I'm attempting to deploy TACACS+ on several HPE 5120 switches remotely to integrate authentication via Active Directory instead of using generic accounts. However, I'm encountering an issue when applying the TACACS+ configuration via SSH.
Applied Configuration:
hwtacacs scheme clearpass_tacacs
primary authentication 172.17.10.x
primary authorization 172.17.10.x
primary accounting 172.17.10.x
key authentication cipher <cipher_key>
key authorization cipher <cipher_key>
key accounting cipher <cipher_key>
user-name-format without-domain
nas-ip 192.168.1.x
domain ghtncb
authentication login hwtacacs-scheme clearpass_tacacs local
authorization login hwtacacs-scheme clearpass_tacacs local
accounting login hwtacacs-scheme clearpass_tacacs
accounting command hwtacacs-scheme clearpass_tacacs
authorization command hwtacacs-scheme clearpass_tacacs
user-interface aux 0
authentication-mode password
set authentication password cipher <password_cipher>
user-interface vty 0 2
authentication-mode scheme
command authorization
command accounting
protocol inbound ssh
After applying this configuration, I should no longer be able to connect with the generic account, but I find not only can I still connect with this account, but I also cannot execute commands due to insufficient permissions.

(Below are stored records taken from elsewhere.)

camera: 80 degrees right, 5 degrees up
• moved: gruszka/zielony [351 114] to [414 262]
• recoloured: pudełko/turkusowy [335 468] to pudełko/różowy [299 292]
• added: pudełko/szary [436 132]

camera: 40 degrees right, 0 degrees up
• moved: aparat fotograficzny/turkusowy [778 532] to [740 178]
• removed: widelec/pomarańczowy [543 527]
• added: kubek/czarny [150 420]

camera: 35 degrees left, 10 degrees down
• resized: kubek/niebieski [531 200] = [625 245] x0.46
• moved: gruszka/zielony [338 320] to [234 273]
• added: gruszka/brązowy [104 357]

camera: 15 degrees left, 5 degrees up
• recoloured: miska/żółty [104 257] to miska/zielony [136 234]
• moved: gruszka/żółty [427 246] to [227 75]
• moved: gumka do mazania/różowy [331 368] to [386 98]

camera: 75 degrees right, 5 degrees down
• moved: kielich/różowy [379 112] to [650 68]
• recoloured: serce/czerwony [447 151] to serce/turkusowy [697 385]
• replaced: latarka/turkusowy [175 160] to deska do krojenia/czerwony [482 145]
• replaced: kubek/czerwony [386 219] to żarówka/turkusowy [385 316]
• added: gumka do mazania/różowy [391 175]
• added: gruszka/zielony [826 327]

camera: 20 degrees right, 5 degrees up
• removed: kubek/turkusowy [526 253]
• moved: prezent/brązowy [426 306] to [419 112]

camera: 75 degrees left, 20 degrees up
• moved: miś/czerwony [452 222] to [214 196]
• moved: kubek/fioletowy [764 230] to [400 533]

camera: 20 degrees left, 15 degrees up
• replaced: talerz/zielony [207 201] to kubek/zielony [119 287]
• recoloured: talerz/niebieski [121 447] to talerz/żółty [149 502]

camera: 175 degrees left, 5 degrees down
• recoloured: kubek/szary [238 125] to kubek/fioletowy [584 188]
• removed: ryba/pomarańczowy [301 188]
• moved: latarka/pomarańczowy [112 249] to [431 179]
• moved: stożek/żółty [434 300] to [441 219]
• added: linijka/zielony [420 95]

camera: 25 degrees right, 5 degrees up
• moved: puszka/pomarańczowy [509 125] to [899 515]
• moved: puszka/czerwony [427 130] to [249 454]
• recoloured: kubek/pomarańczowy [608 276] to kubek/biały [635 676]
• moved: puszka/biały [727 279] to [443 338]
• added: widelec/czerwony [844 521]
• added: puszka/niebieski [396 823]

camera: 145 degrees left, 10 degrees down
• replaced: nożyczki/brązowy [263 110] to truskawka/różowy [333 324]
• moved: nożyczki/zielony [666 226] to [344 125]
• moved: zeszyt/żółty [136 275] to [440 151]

Furthermore, it is impossible for me to connect with an AD account.
When applying this configuration:
user-interface aux 0
authentication-mode password
set authentication password cipher <password_cipher>
user-interface vty 0 2
authentication-mode scheme
command authorization
command accounting
protocol inbound ssh
hwtacacs scheme clearpass_tacacs
primary authentication 172.17.10.x
primary authorization 172.17.10.x
primary accounting 172.17.10.x
key authentication cipher <cipher_key>
key authorization cipher <cipher_key>
key accounting cipher <cipher_key>
user-name-format without-domain
nas-ip 192.168.1.x
domain ghtncb
authentication login hwtacacs-scheme clearpass_tacacs local
authorization login hwtacacs-scheme clearpass_tacacs local
accounting login hwtacacs-scheme clearpass_tacacs
accounting command hwtacacs-scheme clearpass_tacacs
authorization command hwtacacs-scheme clearpass_tacacs
When I try to apply the configuration related to the ghtncb domain, I receive the following error message for each command:
There are user(s) online, can not be configured.
This prevents me from applying the necessary configuration to enable authentication, authorization, and accounting via TACACS+, forcing me to consider on-site visits, which I'm trying to avoid. Has anyone encountered this problem or has any idea on how to solve this configuration blockage due to the presence of online users? Any help or suggestion would be greatly appreciated.